Oh, and for the record your original code does not seem to be properly accumulating the fractions when stepping, e.g. a 1/100 increment will always be truncated to 0 in the addition no matter how many times the step is taken. Instead you really want to add the increment to a higher-precision fixed-point accumulator and then divide it by 100 (or preferably right shift to divide by a power-of-two) each iteration in order to compute the integer "position".
Do take care with the different integer types and ranges required in your calculations. A multiplication by 1000 will overflow a 16-bit integer unless one term is a long. Go through you calculations and keep track of input ranges and the headroom at each step, then select your integer types to match.
Maybe you can simulate floating point behaviour by saving
it using the IEEE 754 specification
So you save mantisse, exponent, and sign as unsigned int values.
For calculation you use then bitwise addition of mantisse and exponent and so on.
Multiplication and Division you can replace by bitwise addition operations.
I think it is a lot of programming staff to emulate that but it should work.
Your choice of type is the problem: short int is likely to be 16 bits wide. That's why large multipliers don't work - you're limited to +/-32767. Use a 32 bit long int, assuming that your compiler supports it. What chip is it, by the way, and what compiler?
Sorry for the wordy title. My code is targeting a microcontroller (msp430) with no floating point unit, but this should apply to any similar MCU.

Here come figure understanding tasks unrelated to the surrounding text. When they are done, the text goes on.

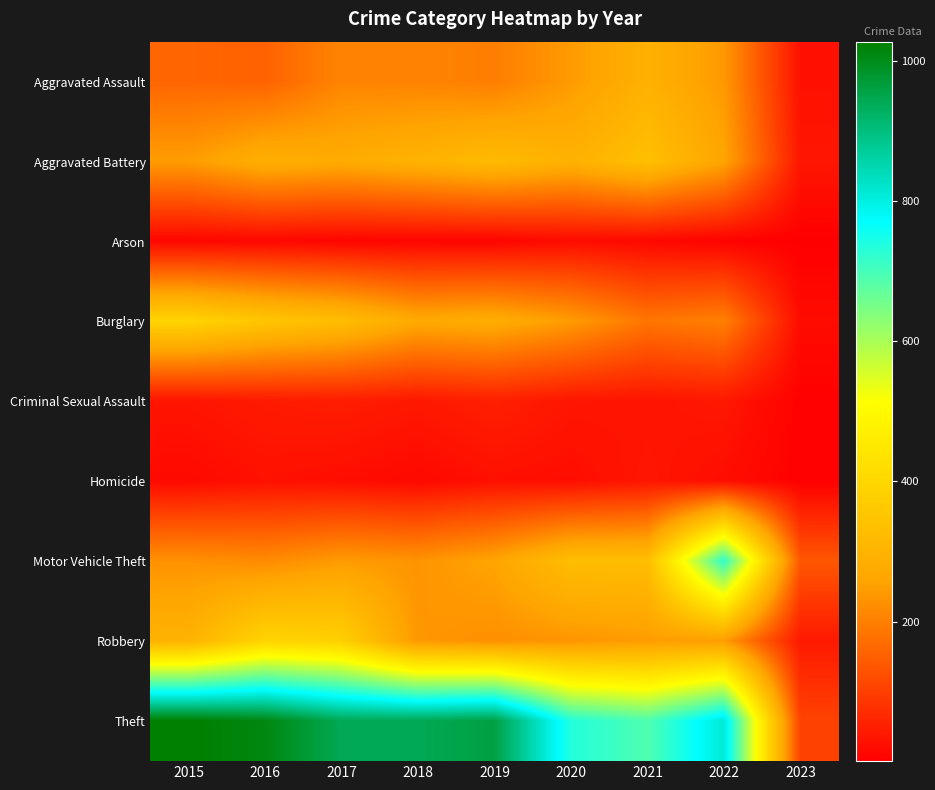

Reading right to left, transcribe all the data shown in this chart.

Aggravated Assault: 2023=28	2022=239	2021=292	2020=242	2019=197	2018=206	2017=207	2016=154	2015=160
Aggravated Battery: 2023=37	2022=261	2021=336	2020=294	2019=321	2018=297	2017=277	2016=288	2015=246
Arson: 2023=1	2022=5	2021=14	2020=20	2019=8	2018=9	2017=9	2016=13	2015=11
Burglary: 2023=20	2022=201	2021=185	2020=245	2019=281	2018=273	2017=327	2016=352	2015=393
Criminal Sexual Assault: 2023=4	2022=39	2021=33	2020=36	2019=51	2018=40	2017=47	2016=43	2015=34
Homicide: 2023=3	2022=23	2021=37	2020=24	2019=27	2018=15	2017=24	2016=29	2015=17
Motor Vehicle Theft: 2023=137	2022=722	2021=329	2020=328	2019=260	2018=232	2017=243	2016=218	2015=228
Robbery: 2023=41	2022=245	2021=244	2020=233	2019=224	2018=237	2017=381	2016=394	2015=297
Theft: 2023=105	2022=812	2021=691	2020=736	2019=959	2018=941	2017=941	2016=1009	2015=1027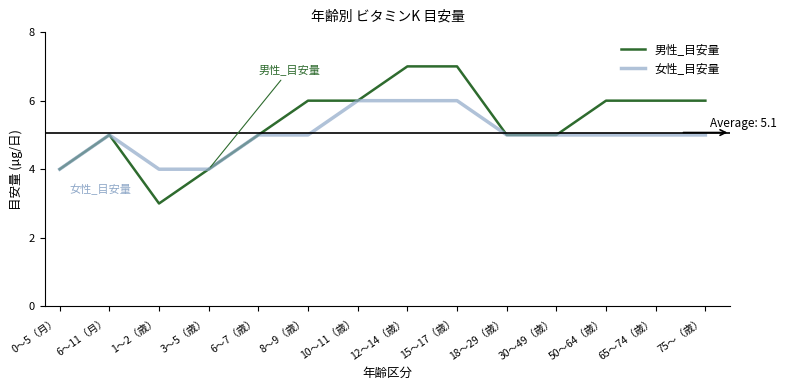

Is this an area chart (filled region under the line)?

No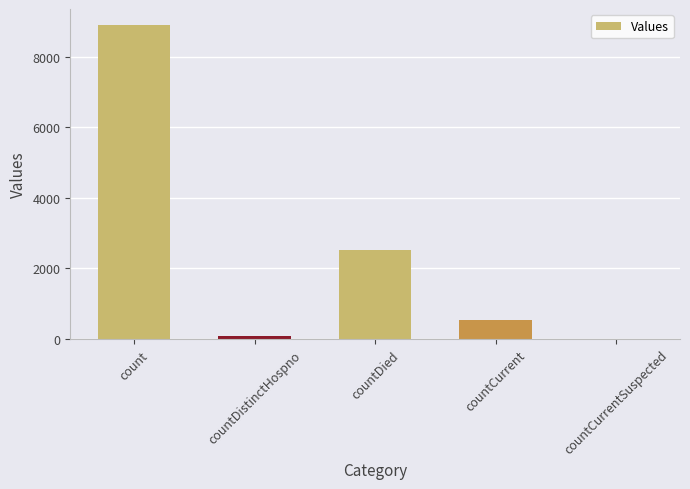

What is the sum of all values?

12039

If I am multiplying a large runtime variable with what would normally be considered a floating point decimal number (1.8), is this still treated like floating point math by the MCU or compiler?
My simplified code is:
int multip = 0xf; // Can be from 0-15, not available at compile time
int holder = multip * 625; // 0 - 9375
holder = holder * 1.8; // 0 - 16875`
Since the result will always be a positive full, real integer number, is it still floating point math as far as the MCU or compiler are concerned, or is it fixed point?
(I realize I could just multiply by 18, but that would require declaring a 32bit long instead of a 16 bit int then dividing and downcasting for the array it will be put in, trying to skimp on memory here)

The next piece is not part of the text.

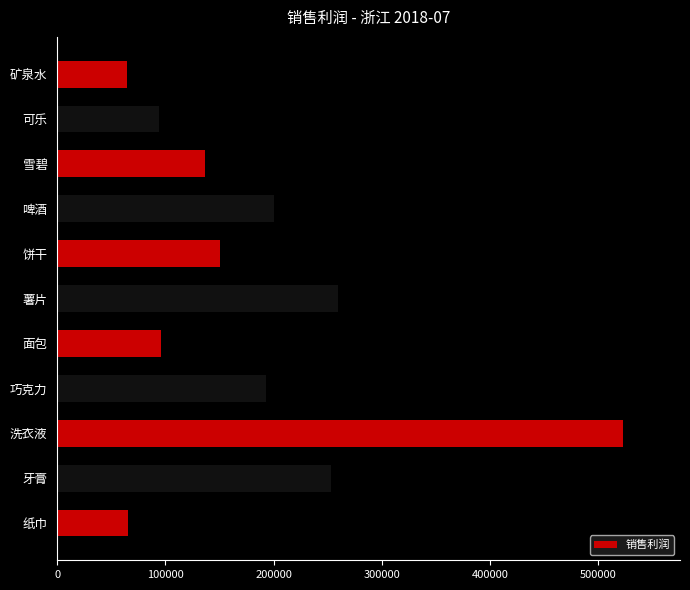

What is the value of the 11th bar from the top?

65024.7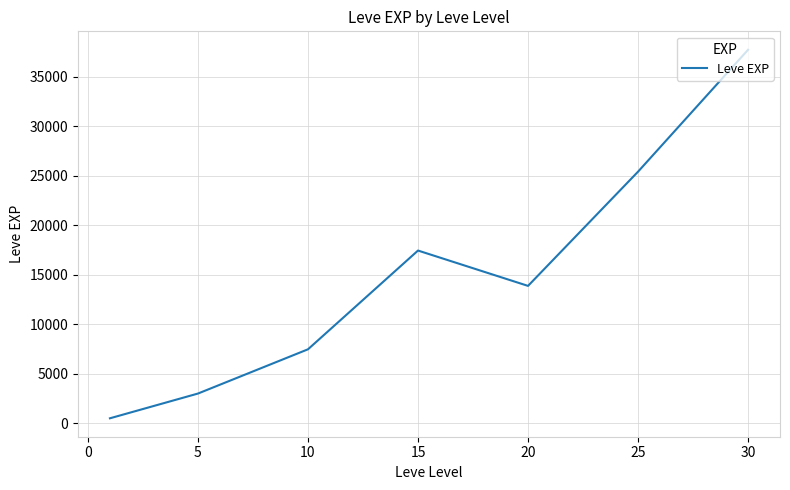

Does the chart have visible grid lines?

Yes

The result is not an integer; it rounds to an integer.
9375 * 1.8000000000000000444089209850062616169452667236328125
yields
16875.0000000000004163336342344337026588618755340576171875
which rounds (in double precision floating point) to 16875.
If you write a floating-point multiply, I know of no compiler that will determine that there's a way to do that in fixed-point instead. (That does not mean they do not exist, but it ... seems unlikely.)
I assume you simplified away something important, because it seems like you could just do:
result = multip * 1125;
and get the final result directly.
I'd go for chux's formula if there's some reason you can't just multiply by 1125.
Confident FP code will be created for
holder = holder * 1.8
To avoid FP and 32-bit math, given the OP values of
int multip = 0xf; // Max 15
unsigned holder = multip * 625; // Max 9375
// holder = holder * 1.8;
// alpha depends on rounding desired, e.g. 2 for round to nearest.
holder += (holder*4u + alpha)/5;
If int x is non-negative, you can compute x *= 1.8 rounded to nearest using only int arithmetic, without overflow unless the final result overflows, with:
x - (x+2)/5 + x
For truncation instead of round-to-nearest, use:
x - (x+4)/5 + x
If x may be negative, some additional work is needed.